I pay $1100 monthly for Florida Blue Cross. I would cancel in a heartbeat if I was guaranteed issue. In fact, with the weak mandates being offered I may cancel anyway if the Senate bill becomes law and the “death spiral” explained by Jason above might indeed happen anyway.
These is no health care reform without universal coverage of some type. Anyone who thinks so hasn’t thought it through or is just not telling the truth.
I’m not going to pretend to know more than economists and health care experts, but does anybody really know what would happen if incremental reforms were tried. It’s not like the experts have a great track record lately.
And it all makes me mad as hell. I just can’t accept a plan that is such a giveaway to the insurance companies, and I’m grasping at other solutions. Perhaps the only real answer is to start over and put single payer on the table and fight like crazy for it.
Like I said, you can do incremental, but that looks like basically doing comprehensive reform but just for a limited group of people. So you could give more poor people Medicaid by expanding the income level at which you’re eligible. Or you could lower the Medicare age. But you can’t do reforms that affect everyone unless you either have only one insurance company run by the government (single payer, or Medicare for 65+) or you have a mandate.
My point is that smaller reforms don’t preclude continuing to work on the big picture issue. If we can help some people now and still continue fighting for universal coverage in the long-term, why not – assuming we don’t create one of those dreaded death spirals.
To me, it’s analogous to feeding and providing shelter for homeless people while still fighting the larger issues that cause people to be homeless in the first place.
Jim there is a political cost as well. I know that ’round these parts the bill as it is written is not very popular, but cost of spending this much time on it and then backing away to do little increments (which are not really going to do a lot for the folks who need it the most) is going to be viewed as an epic failure by the general public. It will open the Dem’s up to the meme they can’t govern either.
At this point it is better to get the bill we can, with all the warts and then have to fix it than it is to retreat to incremental and largely cosmetic changes.
I hear what you’re saying, Bill, but I disagree. It seems that the Democrats are already paying a political cost, and will pay even more if they pass a bill that their base sees as a corporate giveaway. In my view, the Democrats that lose this fall will do so because progressives are upset over this bill and take their vote elsewhere. I know that I’m already considering third party candidates at this point.

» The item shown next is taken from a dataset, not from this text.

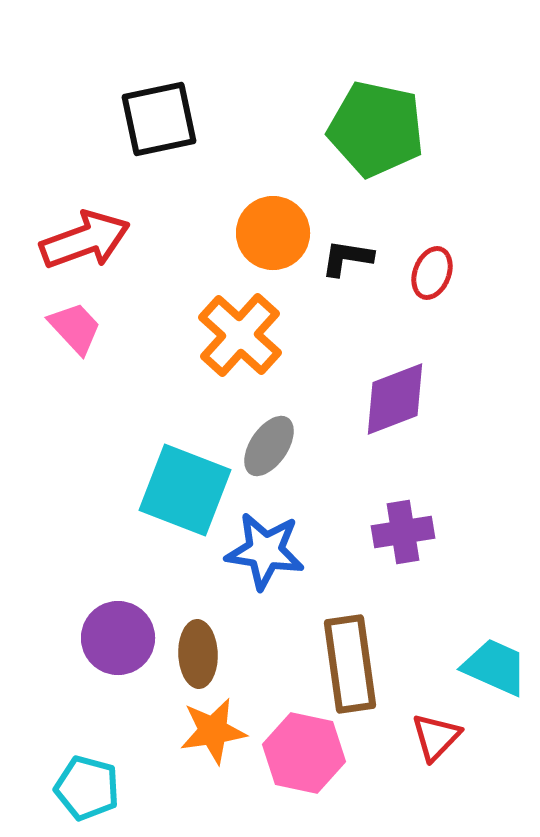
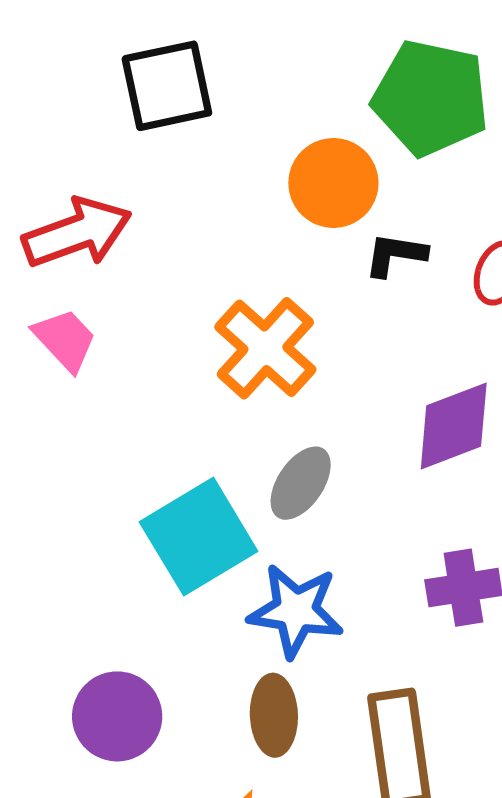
orange circle: (273, 233) -> (333, 183), moved
cyan square: (185, 490) -> (199, 537), turned 38
brown ellipse: (198, 654) -> (274, 715), moved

See my post on polling above this.
Health reform might be a political problem in 2010, but I have a pretty hard time believe the bill will still be unpopular in 2012. Basically, popularity will only grow, just not sure if it’ll grow fast enough to beat the 2010 elections.
Dems are toast. Just watch.
I get that Jim the thing is the community here is far more upset about this than any other that I am involved with, both in cyber space and meat space. I don’t see most of them being willing to punish the Dems for doing as much as they will.

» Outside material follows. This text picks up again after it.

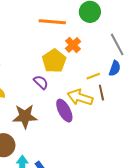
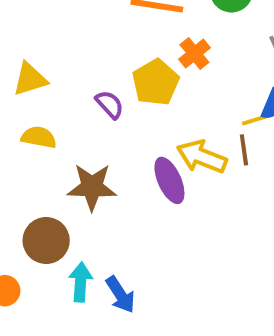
yellow line: (93, 76) -> (255, 120), moved
purple semicircle: (41, 82) -> (110, 104), moved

I even suspect that many (maybe not you) who are talking that way will come home to the party when the reality of losing the Republicans and what it means for governance hits home. Since the Dems are already paying the price, there is nothing to lose by going for the most comprehensive bill they can get.

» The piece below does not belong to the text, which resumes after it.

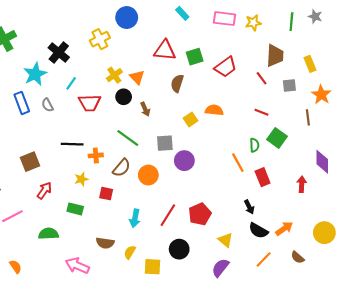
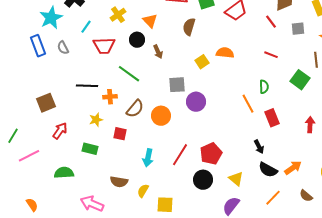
yellow cross: (114, 75) -> (118, 15), moved
green line: (128, 138) -> (129, 74), moved
green square: (277, 138) -> (300, 80), moved
black circle: (179, 249) -> (203, 180), moved

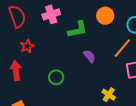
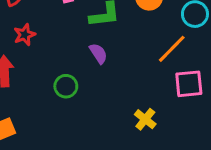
purple semicircle: (89, 56) -> (98, 53), moved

Sure. You can do Medicaid expansion and in theory continue to fight for health reform for everyone. But you can’t do pre-existing conditions and continue to fight. I mean, you can, but you’re going to royally screw up the insurance market in the meantime, leaving tons without coverage.
But, I’d personally have grave reservations about just doing, say, Medicaid expansion. Medicaid and Medicare didn’t solve the problem when they were passed in the 60s, but they did allow us to kick the can down the road 50 years. I fear that if we do something small like that again, we won’t revisit the issue in the serious way for another 20, 30, or 40 years.